Die weltweite Konjunkturschwäche und die wirtschaftlichen Auswirkungen des russischen Angriffskrieges gegen die Ukraine hätten die bremischen Häfen im Jahr 2022 vor Herausforderungen gestellt, so Häfensenatorin Claudia Schilling (SPD). Auch in diesem dritten von der Corona-Pandemie geprägten Jahr hätten sich Störungen in den globalen Lieferketten auf die Häfen ausgewirkt, verursacht vor allem durch die chinesische "Null-Covid-Politik". Zugleich beeinflussten die Sanktionen gegen Russland und die Kriegsfolgen die weltweiten Warenströme und die Containerlogistik. "Die Kajen und Terminals in Bremen und Bremerhaven sind systemrelevant", so die Häfensenatorin. "Das haben uns in den vergangenen Monaten die Energiekrise als Folge des russischen Angriffs auf die Ukraine und die immer noch starken Auswirkungen der Pandemie noch einmal sehr deutlich gemacht."
Eurogate mit weniger Containern an allen Standorten
Der Wettbewerb um Containermengen werde ständig härter. So hätten die Umschlagsmengen in diesem Jahr an allen deutschen Eurogate-Terminals hinter den Erwartungen zurückgelegen, sagte Frank Dreeke, Vorstandsvorsitzender der BLG Logistics Group, an deren Kommanditgesellschaft die Stadt Bremen sämtliche Anteile hält. Bei der BLG wird der Geschäftsbereich Container durch die Hälfte der Geschäftsanteile am Terminalbetreiber Eurogate repräsentiert. „Die Branche verzeichnet strukturelle und dauerhafte Veränderungen." Die weitere Umsetzung der Transformation für eine stabile Zukunft von Eurogate sei und bleibe also unabdingbar. Dabei gehe es unter anderem um den Ausbau von Digitalisierung und Automatisierung.
Aus Sicht der BLG gibt es aber auch positive Nachrichten: Der Neustädter Hafen, der einzige Universalhafen im Land Bremen und Europas größter Terminal für Stück- und Schwergut, bleibt aus Sicht des Logistikunternehmens weiterhin eine wichtige Drehscheibe für Breakbulk-Verkehre nach Nordamerika. Das umgeschlagene Volumen lag Ende November laut dem Bericht bei 1,44 Millionen Tonnen. Die BLG erwartet, dass es bis Jahresende rund 20 Prozent über dem Volumen des Vorjahres liegen wird. Auch mit der Kontraktlogistik, bei dem der Dienstleister langfristig logistische und logistiknahe Aufgaben eines Unternehmens übernimmt, ist der BLG-Chef zufrieden: Das Unternehmen sei in diesem Segment mittlerweile an über 40 Standorten in ganz Deutschland und der Welt tätig. Konkrete Unternehmenszahlen dazu veröffentlicht die BLG im Frühjahr.
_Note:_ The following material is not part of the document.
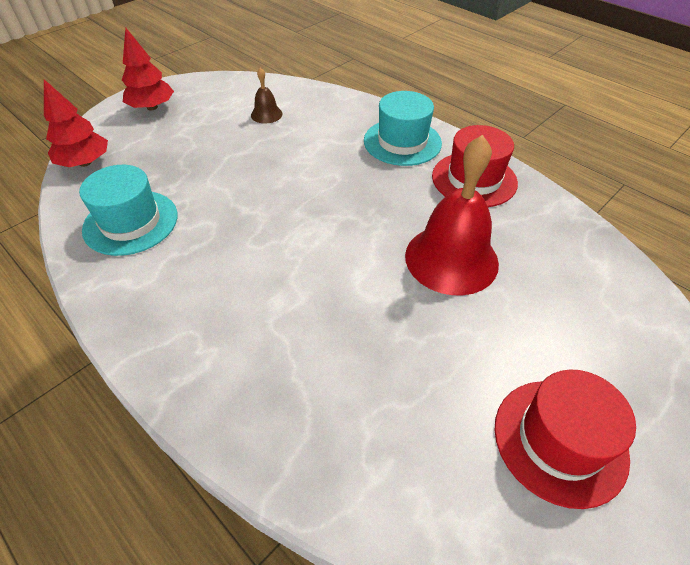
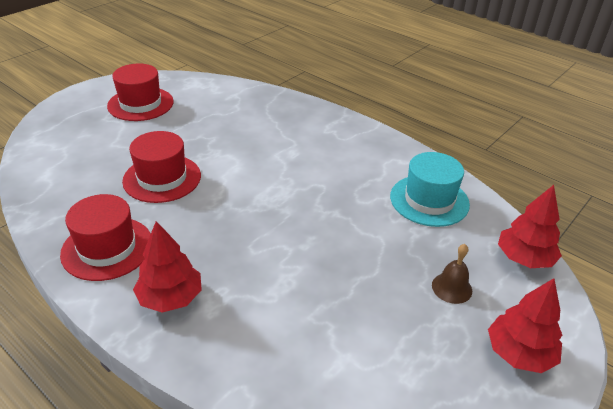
camera: 175 degrees right, 10 degrees down
brown bell [251,67,283,124] -> brown bell moved to [432,244,472,304]
turquoise hat [364,91,442,166] -> red tree [133,221,202,313]
red bell [405,135,499,296] -> red hat [122,131,201,203]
BHV fordert Kooperation der norddeutschen Seehäfen
Die Bremische Hafen- und Logistikvertretung (BHV) forderte als Unternehmensverband die Politik auf, sich für die Kooperation der norddeutschen Seehäfen einzusetzen. „Dieses reine Standortdenken, jeder kümmert sich da um seinen Kram, das können die einzelnen Bundesländer unserer Meinung nach morgen und übermorgen nicht mehr selber leisten“, sagte BHV-Vorstandsmitglied Christoph Holtkemper. Von der Bundesregierung brauche es mehr Geld, damit deutsche Häfen mit den erfolgreichen Häfen in Rotterdam und im belgischen Antwerpen konkurrieren könnten.
Aus Sicht der für die Infrastruktur zuständigen städtischen Tochter Bremenports habe der Senat in diesem Jahr mit seinem Hafenentwicklungskonzept 2035 ein ambitioniertes Zukunftsprogramm verabschiedet. Die Umsetzung der formulierten Ziele werde den Hafen im kommenden Jahrzehnt massiv verändern, so Bremenports-Chef Robert Howe: "Die Häfen müssen wirtschaftlicher, nachhaltiger, digitaler und klimaneutral werden." Daraus resultiere ein Arbeitspaket, das nur in einer gemeinsamen Anstrengung aller Akteure im Hafen zu bewältigen sein werde.